I just started working with the bands about a week ago, the pain is still there but seems to be changing in nature, it feels like it is getting stronger if I don’t over do the heavy pulls. My shoulder pain seems to have a direct correlation to Knotted muscles in my neck and upper back.

I’m not an archer, nor do I have any medical training, but if I were to hazard a guess, it would be: your pain may be due to (or exacerbated by) the inherent asymmetry of archery.
That is, you are only working one side when you draw the bow. That means that your lats and shoulder and neck are being stressed on only one side, so you may now have a spinal imbalance.
This might be something that a really good, deep massage would help. I’m not a fan of Chiropractic, and don’t use it myself, but people often speak of having good results with it, so that’s something else to consider.

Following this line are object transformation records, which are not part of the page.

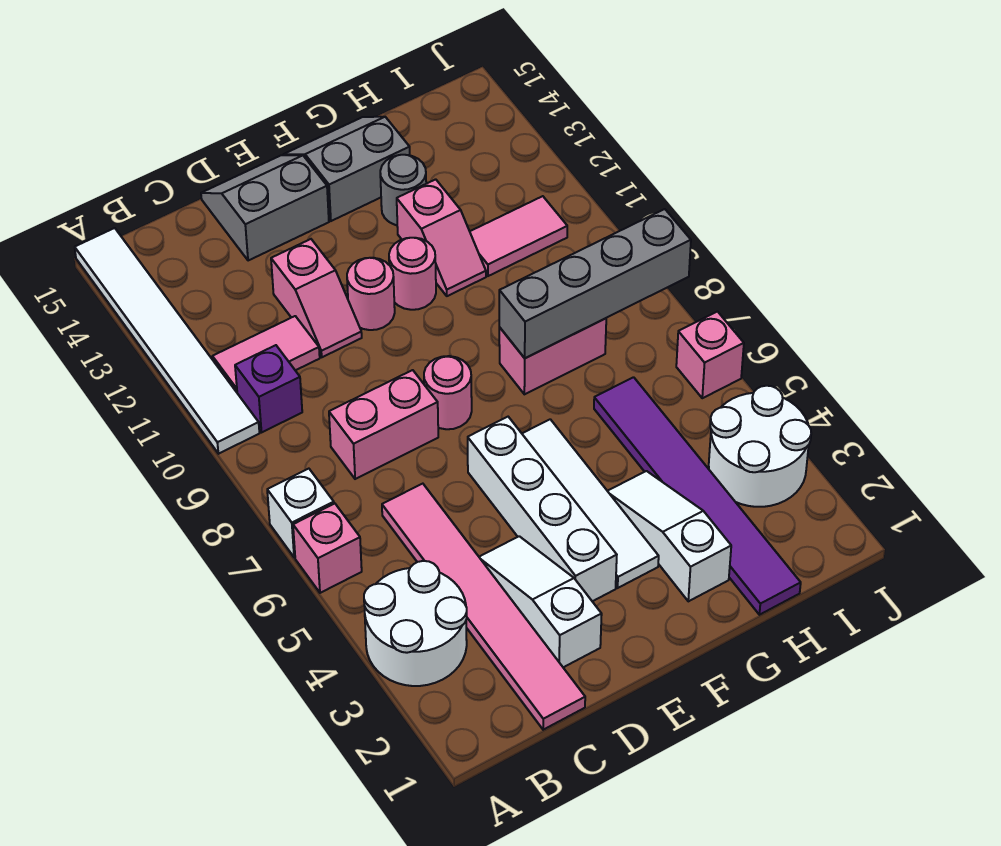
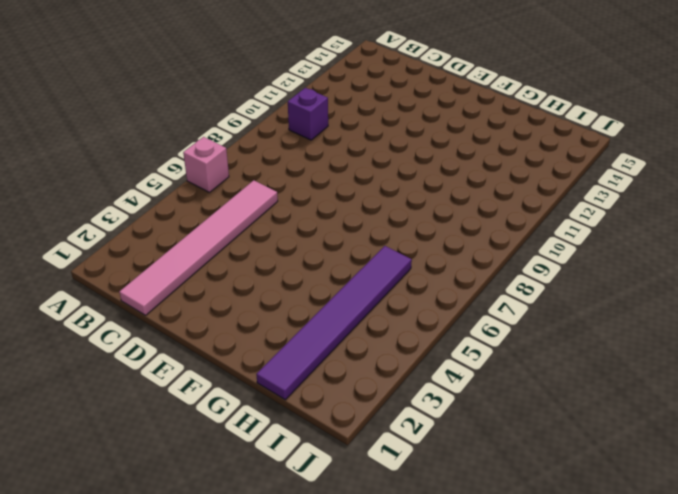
none -> white round brick A3:B4 level 1
none -> white brick A7 level 1
none -> white tile A10:A15 level 1

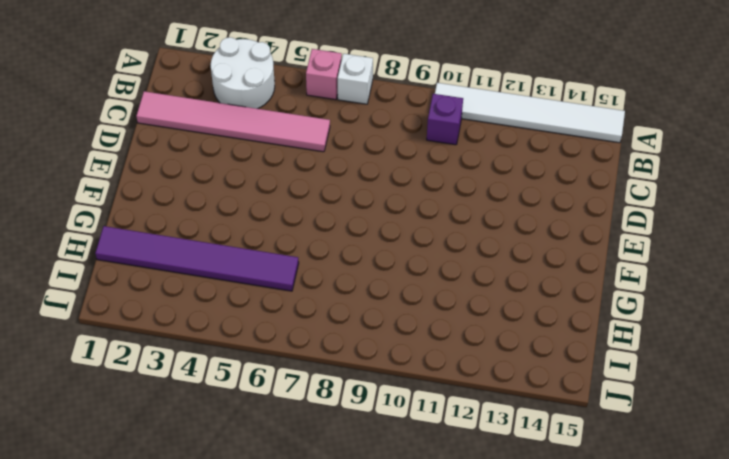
none -> pink tile B11:C11 level 1
none -> pink brick C8:D8 level 1
none -> white slope D2:D4 level 1 top 2

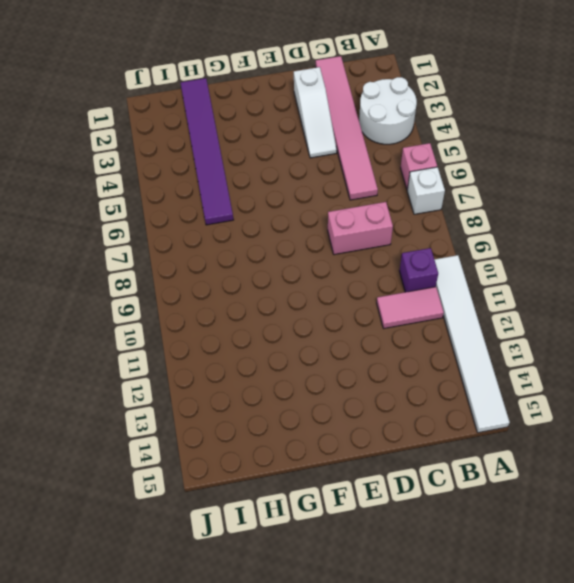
none -> pink slope D11:D12 level 1 top 12
none -> grey slope D14:E15 level 1 top 14
none -> white brick E3:E6 level 1

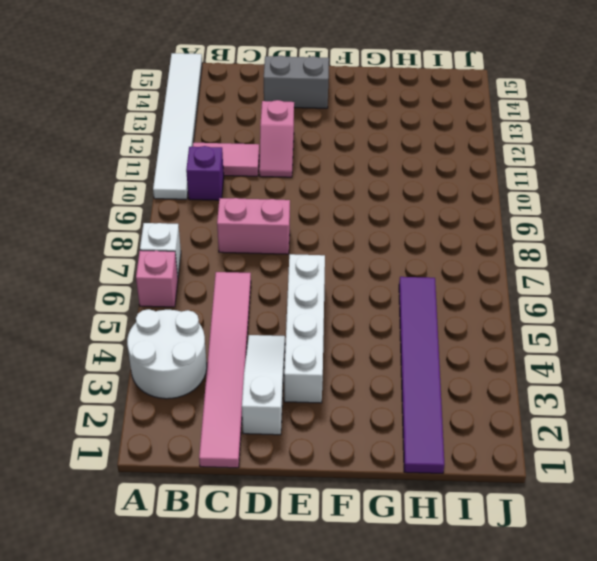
none -> pink round brick E8 level 1
none -> pink round brick E11 level 1
none -> white tile F3:F6 level 1

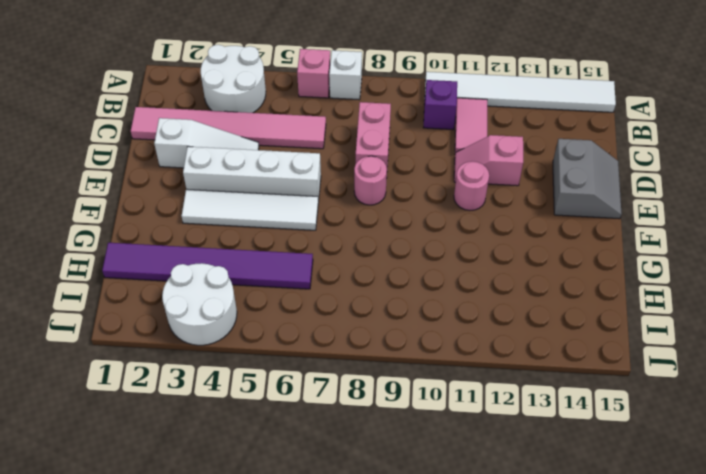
none -> pink round brick F11 level 1
none -> grey slope F14:G15 level 1 top 14
none -> white slope G2:G4 level 1 top 2

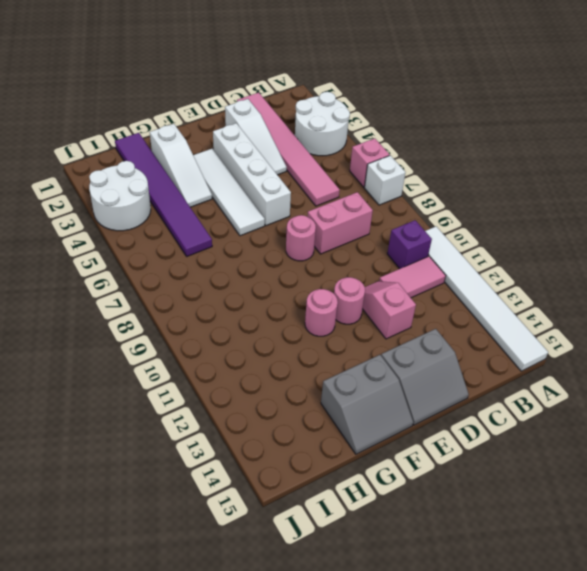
none -> pink brick G8:H8 level 1
none -> pink slope G11:G12 level 1 top 12
none -> grey round brick G13 level 1

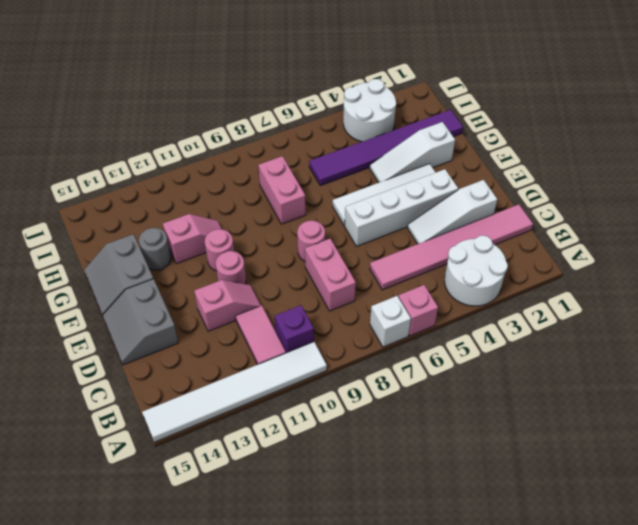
none -> pink tile H11:I11 level 1
none -> pink brick J6 level 1
none -> grey brick G8:J8 level 2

Building strength and helping an injured joint are different goals, of course. Building strength requires increasing the amount of work done over time. Bands can build some strength but less so than weights because there is less room to increase.

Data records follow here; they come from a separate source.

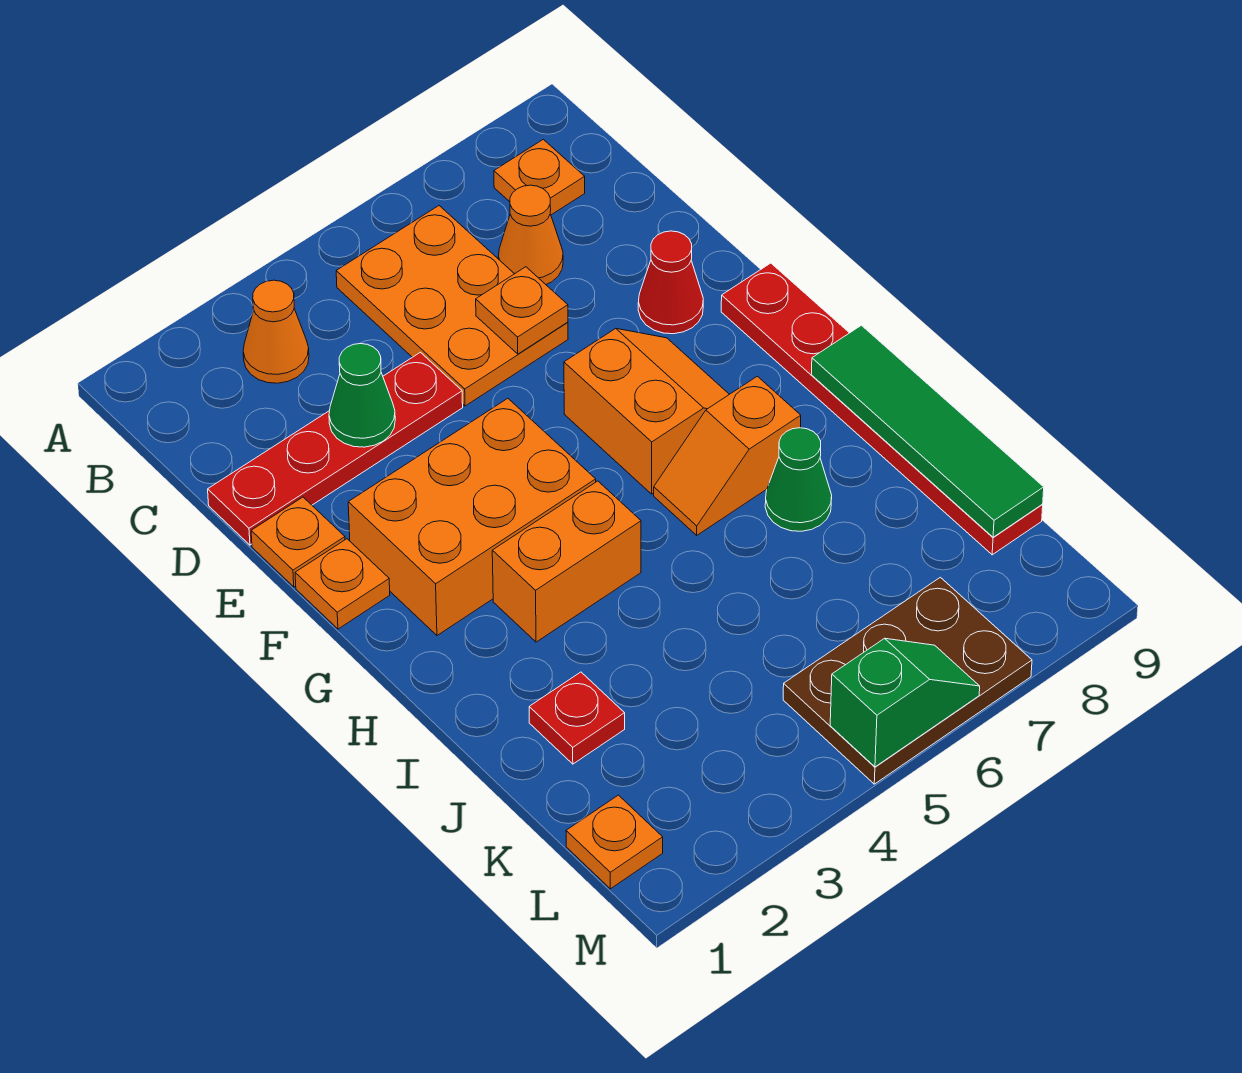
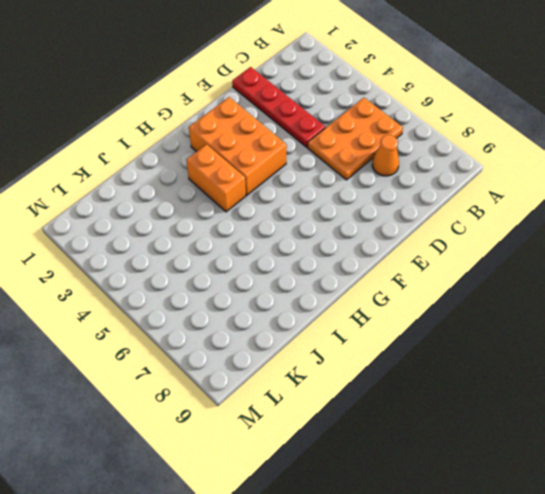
none -> orange cone B3 level 1
none -> orange plate B8 level 1
none -> orange plate E1 level 1

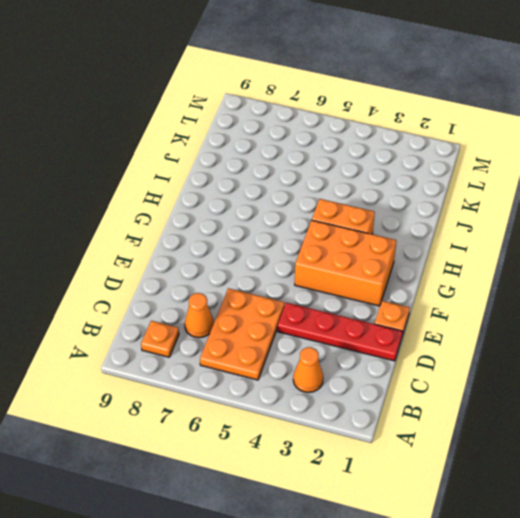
none -> red cone E8 level 1
none -> orange plate F1 level 1
none -> orange slope F6:G7 level 1 top 6

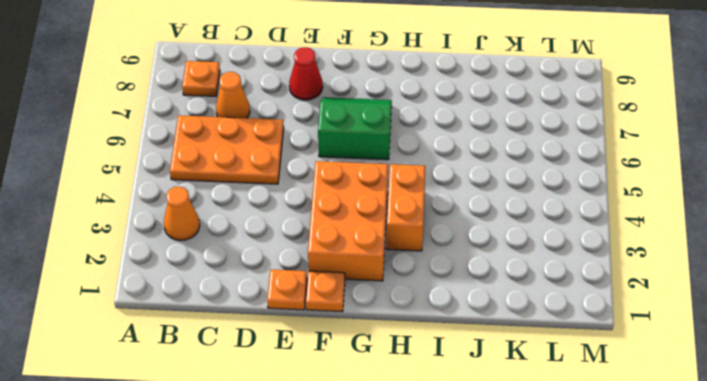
green slope F6:G7 level 1 top 6 -> orange slope F6:G7 level 1 top 6
none -> red plate D1:D4 level 1
none -> red plate F9:K9 level 1
none -> orange slope H6:H7 level 1 top 7

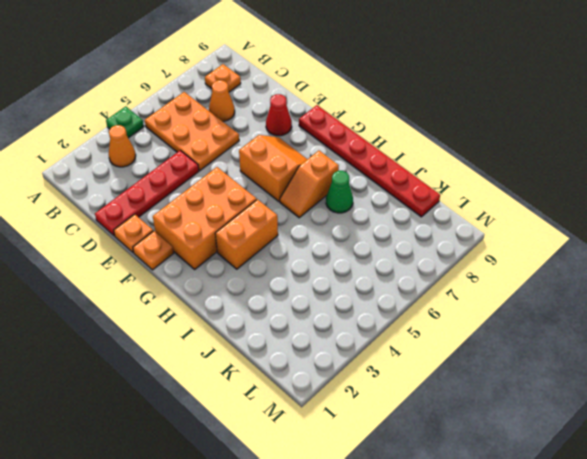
green plate A4 level 1 -> none
none -> red plate J2 level 1
none -> orange plate L1 level 1
none -> brown plate L5:M7 level 1

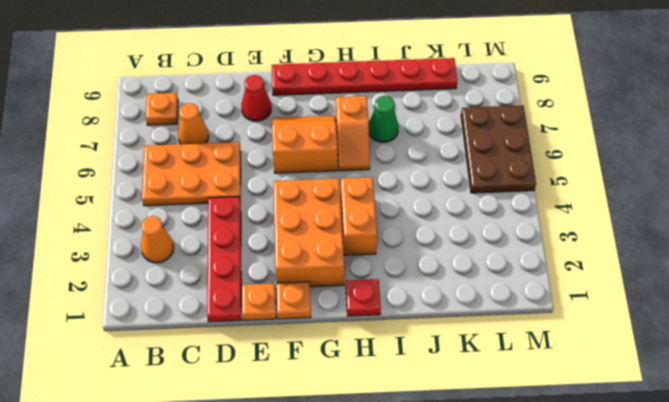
red plate H1 level 1 -> red plate J2 level 1
none -> orange plate L1 level 1
none -> green cone D3 level 2
none -> orange plate D6 level 2

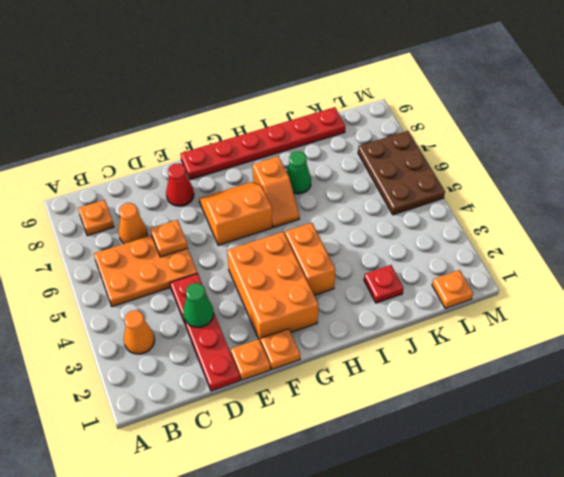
none -> green tile H9:K9 level 2
none -> green slope M5:M6 level 2 top 5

Many lifters develop shoulder pain due to an imbalance between presses, especially flat bench and overhead presses, with not doing enough rows and back exercises. Bad form (arms at 90 rather than 45 degrees to the torso, not pulling in elbows, etc) can exacerbate this. Doing pullups and chin-ups can cause pain too - using rings or neutral hand position may help.

Don’t know much about archery. Don’t know much about that French I took. But yeah, I guess you usually pull with the same arm.

Doing face pulls would likely help both the strength and shoulder pain. Exercises where the shoulder pushes rather than pulls may rebalance the muscles. General exercises to increase shoulder flexibility (range of motion) - passing the band in front of/behind the torso may be helpful. Pushups offer body weight to the shoulder and may help with the pain and flexibility.

Light bands are good for range of motion. Heavy bands will build some strength. Face pulls, rowing movements and pushups would probably help.

Your belief about the source of the pain might not be true.

Injury has a solution. The solution is called stop that.

Medieval longbow archers had skeletal deformities from over-practicing archery.

Go to a doctor and find out what, specifically, is wrong with your shoulder. Rotator cuff? Nerve impingement? Imbalance of the humors? A sports medicine specialist will probably do better than the traditional ‘doctor, it hurts when I do this’ ‘then don’t do that’ although he may recommend a layoff from archery. Connective tissues like tendons and ligaments heal very slowly, much more slowly than muscles.

RICE - Rest, Ice, Compression, Elevation. Anti-inflammatories like NSAIDs if they are well tolerated. Do What the Doctor Says - it is better in the long run. And don’t believe what you read on the Internet. :wink:

Regards,
Shodan

Have you considered getting a physical therapy referral?

Archery may not be the only sport that can result in significant muscle imbalances and specific rotator cuff muscle injuries but it certainly is one of them. Just generic strengthening won’t help fix imbalances and any resultant rotator cuff impingement (or determine if there is actually an arthritis going on instead). Advice based off of what happens to lifters or to baseball players won’t help either.

Absolutely not. The solution to injury is “fix that”. The fix may be exercise, medication, surgery, rest or any combination thereof. Giving up an activity permanently is rarely called for.